Through this effort, I also learned that they were also looking for sample photos to include in the Beta release. Sample photos are different from themes in that they are visible in the File Explorer app. (Sample images let users try features like the photo viewer app before adding their own photos later.)
I was happy to submit a handful of photos, including my photo of the Amphitrite Lighthouse. Some time later, they asked if they could use my photo in the final release instead. I was excited to hear that my photo might be enjoyed by so many Windows users, so I allowed them to use it.
About the photo.
At the time, I was still shooting with my first Digital SLR, the 6 megapixel original “Canon EOS Digital Rebel”, and I was using the Canon 10-22 EF-S lens. The photo was taken without a tripod at ISO 100, 1/50 sec, f/6.3, with 17mm zoom. The focus on that lens is a little soft, but you can’t tell given the small size of the final photo.
The sample photos were kept small with a low 1024×768 resolution to minimize space on almost every PC in the world. The design team did some light editing from the file I provided, including the removal of the antenna behind the lighthouse and a much tighter cropping.
Easter Egg – I’m in your computer!
Search for “Tom Alphin” on any computer running Windows 7, and this photo will show up! The sample photos were given metadata including a fake “rating” (5 stars, naturally), and the “Author” field with my name. (It also includes an incorrect “date created” of February 11, 2008, which is probably the date that I provided the photo.)
Welcoming Windows 10 with an encore visit to the Lighthouse!
I still work on the Windows team, and am excited by Windows 10, our latest operating system which was released on July 29, 2015. It is the latest Microsoft operating system, and it contains lots of new features including Cortana search capabilities, a new web browser, Windows Hello, and lots more. Many of the new features will appeal to those users still enjoying Windows 7, including a more familiar Start menu and other optimizations for the many users who don’t have a touch screen yet. For the next year, it’s available as a free upgrade for users running Windows 7 or 8. In a way, the release of Windows 10 marks the end of people enjoying my Lighthouse photo on the millions of PC’s running Windows 7.
Last week I had a chance to visit to the very same lighthouse where I took that photo in 2007, since I hadn’t been back since then. We made a day trip to the west coast of Vancouver Island to visit Pacific Rim National Park, and to visit the lighthouse in Ucluelet (We were staying outside Parksville with my parents, aunt, and uncle).
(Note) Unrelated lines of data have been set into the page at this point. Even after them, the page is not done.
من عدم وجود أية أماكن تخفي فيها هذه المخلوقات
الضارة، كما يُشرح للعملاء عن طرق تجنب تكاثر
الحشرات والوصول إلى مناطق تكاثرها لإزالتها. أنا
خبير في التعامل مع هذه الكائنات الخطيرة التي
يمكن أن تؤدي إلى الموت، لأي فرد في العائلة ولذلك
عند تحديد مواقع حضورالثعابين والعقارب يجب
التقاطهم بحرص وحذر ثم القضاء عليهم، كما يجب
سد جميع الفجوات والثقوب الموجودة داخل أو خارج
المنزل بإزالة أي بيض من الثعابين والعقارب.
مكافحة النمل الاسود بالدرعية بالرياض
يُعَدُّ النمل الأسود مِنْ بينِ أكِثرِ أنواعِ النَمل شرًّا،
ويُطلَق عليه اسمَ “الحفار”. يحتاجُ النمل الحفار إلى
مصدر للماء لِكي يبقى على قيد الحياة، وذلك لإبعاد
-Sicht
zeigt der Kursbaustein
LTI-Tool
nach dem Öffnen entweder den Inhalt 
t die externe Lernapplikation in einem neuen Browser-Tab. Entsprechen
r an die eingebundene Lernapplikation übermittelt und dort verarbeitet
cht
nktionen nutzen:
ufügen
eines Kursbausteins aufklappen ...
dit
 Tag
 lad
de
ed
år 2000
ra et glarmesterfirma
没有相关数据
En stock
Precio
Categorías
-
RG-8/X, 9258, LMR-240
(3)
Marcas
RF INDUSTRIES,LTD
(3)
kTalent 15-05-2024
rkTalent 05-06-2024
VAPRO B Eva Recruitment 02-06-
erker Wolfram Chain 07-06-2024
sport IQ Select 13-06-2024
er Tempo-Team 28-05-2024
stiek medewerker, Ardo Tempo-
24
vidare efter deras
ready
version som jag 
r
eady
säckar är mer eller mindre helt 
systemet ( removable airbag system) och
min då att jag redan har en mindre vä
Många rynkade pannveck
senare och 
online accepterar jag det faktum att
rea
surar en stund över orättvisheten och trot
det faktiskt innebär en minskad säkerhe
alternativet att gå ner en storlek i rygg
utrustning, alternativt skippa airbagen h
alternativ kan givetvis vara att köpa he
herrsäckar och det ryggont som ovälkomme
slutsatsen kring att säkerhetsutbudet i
We weren’t able to wait until sunset since we had a long drive to get back to Parksville, but I seized the opportunity to get some photos of the lighthouse from the same location. This time I had a better camera, a better lens, and a Tripod so everything is nice and sharp.
By carefully reviewing the old photo, I was able to find the closest location I could to the original photograph and set my tripod there. I’m pretty confident that this is the exact spot to re-create the Windows 7 photo from the same angle. I was fun to find what I believe is exactly the same spot, and to take some additional photos.